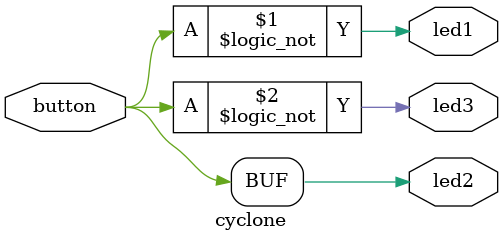
<source format=v>
module cyclone
(
	button,
	led1,
	led2,
	led3
);

input button;
output led1;
output led2;
output led3;

assign led1 = !button;
assign led2 = button;
assign led3 = !button;
	
endmodule
</source>
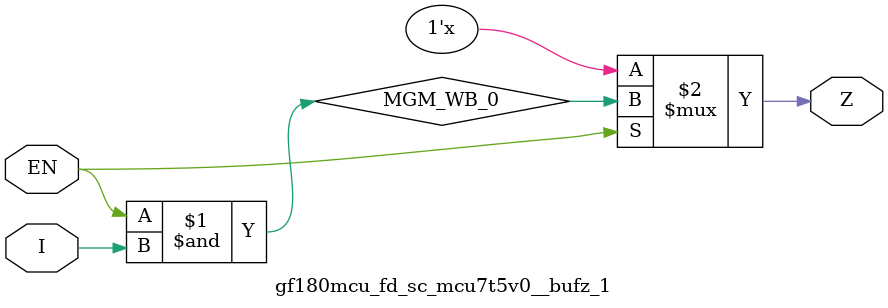
<source format=v>

module gf180mcu_fd_sc_mcu7t5v0__bufz_1( EN, I, Z );
input EN, I;
output Z;

	wire MGM_WB_0;

	wire MGM_WB_1;

	and MGM_BG_0( MGM_WB_0, EN, I );

	not MGM_BG_1( MGM_WB_1, EN );

	bufif0 MGM_BG_2( Z, MGM_WB_0,MGM_WB_1 );

endmodule

</source>
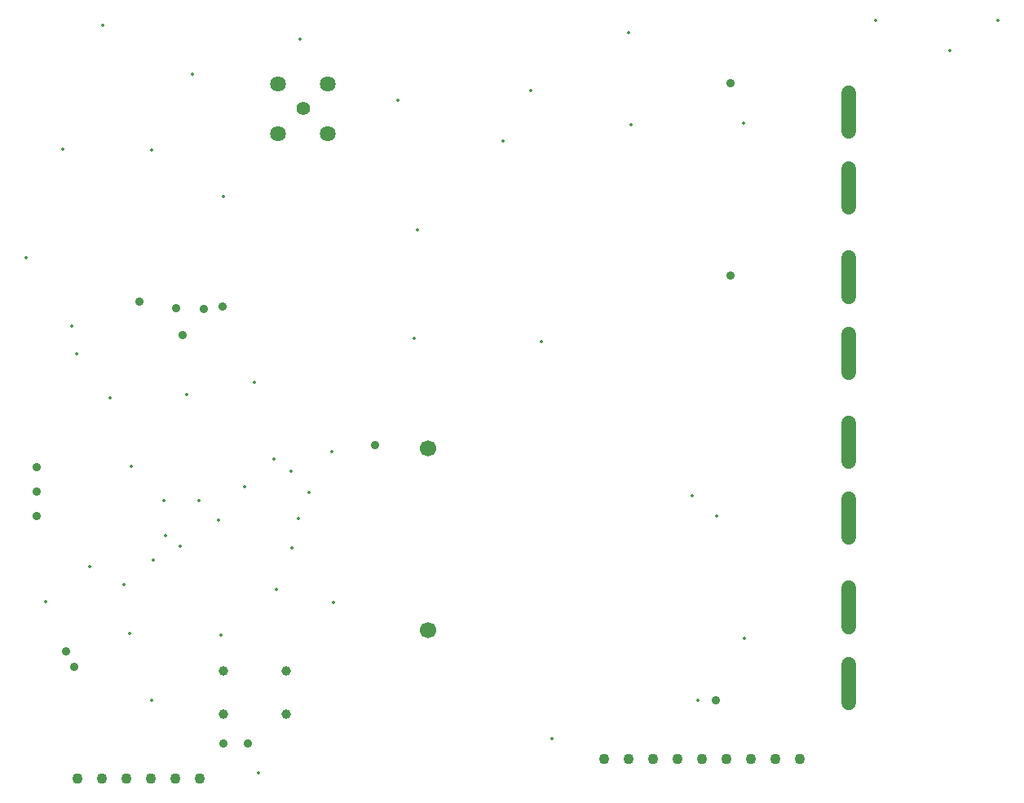
<source format=gbr>
%TF.GenerationSoftware,Novarm,DipTrace,3.3.1.1*%
%TF.CreationDate,2019-02-09T17:58:58-08:00*%
%FSLAX26Y26*%
%MOIN*%
%TF.FileFunction,Plated,1,2,PTH,Drill*%
%TF.Part,Single*%
%TA.AperFunction,ComponentDrill*%
%ADD20C,0.03937*%
%ADD62C,0.059055*%
%TA.AperFunction,ViaDrill*%
%ADD64C,0.01378*%
%TA.AperFunction,ComponentDrill*%
%ADD67C,0.064173*%
%ADD68C,0.055118*%
%ADD69C,0.066929*%
%ADD70C,0.035433*%
%ADD71C,0.035*%
%ADD72C,0.043307*%
%ADD73C,0.042992*%
G75*
G01*
D67*
X1566501Y3137749D3*
X1769257D3*
Y3340505D3*
X1566501D3*
D68*
X1667879Y3239127D3*
D69*
X2178999Y1850249D3*
Y1108517D3*
D70*
X578992Y1575106D3*
Y1675106D3*
Y1775106D3*
D71*
X3416194Y3343671D3*
Y2556269D3*
X3897661Y2471829D2*
D62*
Y2629310D1*
Y2160806D2*
Y2318286D1*
X3897749Y1121723D2*
Y1279203D1*
Y810699D2*
Y968180D1*
Y3146509D2*
Y3303990D1*
Y2835486D2*
Y2992966D1*
Y1796652D2*
Y1954133D1*
Y1485629D2*
Y1643109D1*
D70*
X1341500Y643999D3*
X1441500D3*
D72*
X744000Y500249D3*
X844000D3*
X944000D3*
X1044000D3*
X1144000D3*
X1244000D3*
D20*
X1597751Y762749D3*
Y939915D3*
X1341845D3*
Y762749D3*
D73*
X2897749Y581499D3*
X2997749D3*
X3097749D3*
X3197749D3*
X3297749D3*
X3397749D3*
X3497749D3*
X3597749D3*
X3697749D3*
D64*
X2122751Y2300249D3*
X3470235Y3180220D3*
X3360251Y1575251D3*
X1647749Y1562751D3*
X1622749Y1443999D3*
X1191499Y2068999D3*
X1550249Y1806500D3*
X966652Y1777646D3*
X935251Y1294000D3*
X1050249Y819000D3*
X1103999Y1493999D3*
X1166499Y1450249D3*
X1054000Y1394000D3*
X616488Y1225142D3*
X1791499Y1218999D3*
X1560251Y1275251D3*
X1322664Y1556358D3*
X741476Y2237535D3*
X1097749Y1637751D3*
X1469000Y2119000D3*
X1331501Y1087749D3*
X793730Y1368167D3*
X1341412Y2881218D3*
X2685249Y662751D3*
X960203Y1093906D3*
X1213681Y3380711D3*
X3281500Y819000D3*
X3260249Y1656500D3*
X3472751Y1075249D3*
X878962Y2056304D3*
X1241499Y1637751D3*
X722728Y2350024D3*
X1428999Y1694000D3*
X1047693Y3068699D3*
X1785251Y1837751D3*
X2053837Y3274927D3*
X1619000Y1756500D3*
X1691500Y1669000D3*
X1485126Y525226D3*
X685232Y3074949D3*
X535247Y2631244D3*
X847751Y3581500D3*
X2485251Y3106499D3*
X2135251Y2743999D3*
X1654000Y3525251D3*
X3010249Y3175251D3*
X2597749Y3312749D3*
X2997749Y3550249D3*
X2641276Y2287532D3*
X4010251Y3600249D3*
X4310605Y3475570D3*
X4510249Y3600249D3*
D70*
X1962749Y1862749D3*
X700249Y1019000D3*
X731500Y956500D3*
X1000249Y2450249D3*
X1175249Y2312749D3*
X1150249Y2425249D3*
X1262749Y2419000D3*
X1337749Y2431500D3*
X3356500Y819000D3*
M02*

</source>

——————————

Copy nothing but the lines above from the one with "bufif0 MGM_BG_2( Z, MGM_WB_0,MGM_WB_1 );" to the one with "X616488Y1225142D3*", inclusive, word for word. Leave every picture out.

	bufif0 MGM_BG_2( Z, MGM_WB_0,MGM_WB_1 );

endmodule

</source>
<source format=gbr>
%TF.GenerationSoftware,Novarm,DipTrace,3.3.1.1*%
%TF.CreationDate,2019-02-09T17:58:58-08:00*%
%FSLAX26Y26*%
%MOIN*%
%TF.FileFunction,Plated,1,2,PTH,Drill*%
%TF.Part,Single*%
%TA.AperFunction,ComponentDrill*%
%ADD20C,0.03937*%
%ADD62C,0.059055*%
%TA.AperFunction,ViaDrill*%
%ADD64C,0.01378*%
%TA.AperFunction,ComponentDrill*%
%ADD67C,0.064173*%
%ADD68C,0.055118*%
%ADD69C,0.066929*%
%ADD70C,0.035433*%
%ADD71C,0.035*%
%ADD72C,0.043307*%
%ADD73C,0.042992*%
G75*
G01*
D67*
X1566501Y3137749D3*
X1769257D3*
Y3340505D3*
X1566501D3*
D68*
X1667879Y3239127D3*
D69*
X2178999Y1850249D3*
Y1108517D3*
D70*
X578992Y1575106D3*
Y1675106D3*
Y1775106D3*
D71*
X3416194Y3343671D3*
Y2556269D3*
X3897661Y2471829D2*
D62*
Y2629310D1*
Y2160806D2*
Y2318286D1*
X3897749Y1121723D2*
Y1279203D1*
Y810699D2*
Y968180D1*
Y3146509D2*
Y3303990D1*
Y2835486D2*
Y2992966D1*
Y1796652D2*
Y1954133D1*
Y1485629D2*
Y1643109D1*
D70*
X1341500Y643999D3*
X1441500D3*
D72*
X744000Y500249D3*
X844000D3*
X944000D3*
X1044000D3*
X1144000D3*
X1244000D3*
D20*
X1597751Y762749D3*
Y939915D3*
X1341845D3*
Y762749D3*
D73*
X2897749Y581499D3*
X2997749D3*
X3097749D3*
X3197749D3*
X3297749D3*
X3397749D3*
X3497749D3*
X3597749D3*
X3697749D3*
D64*
X2122751Y2300249D3*
X3470235Y3180220D3*
X3360251Y1575251D3*
X1647749Y1562751D3*
X1622749Y1443999D3*
X1191499Y2068999D3*
X1550249Y1806500D3*
X966652Y1777646D3*
X935251Y1294000D3*
X1050249Y819000D3*
X1103999Y1493999D3*
X1166499Y1450249D3*
X1054000Y1394000D3*
X616488Y1225142D3*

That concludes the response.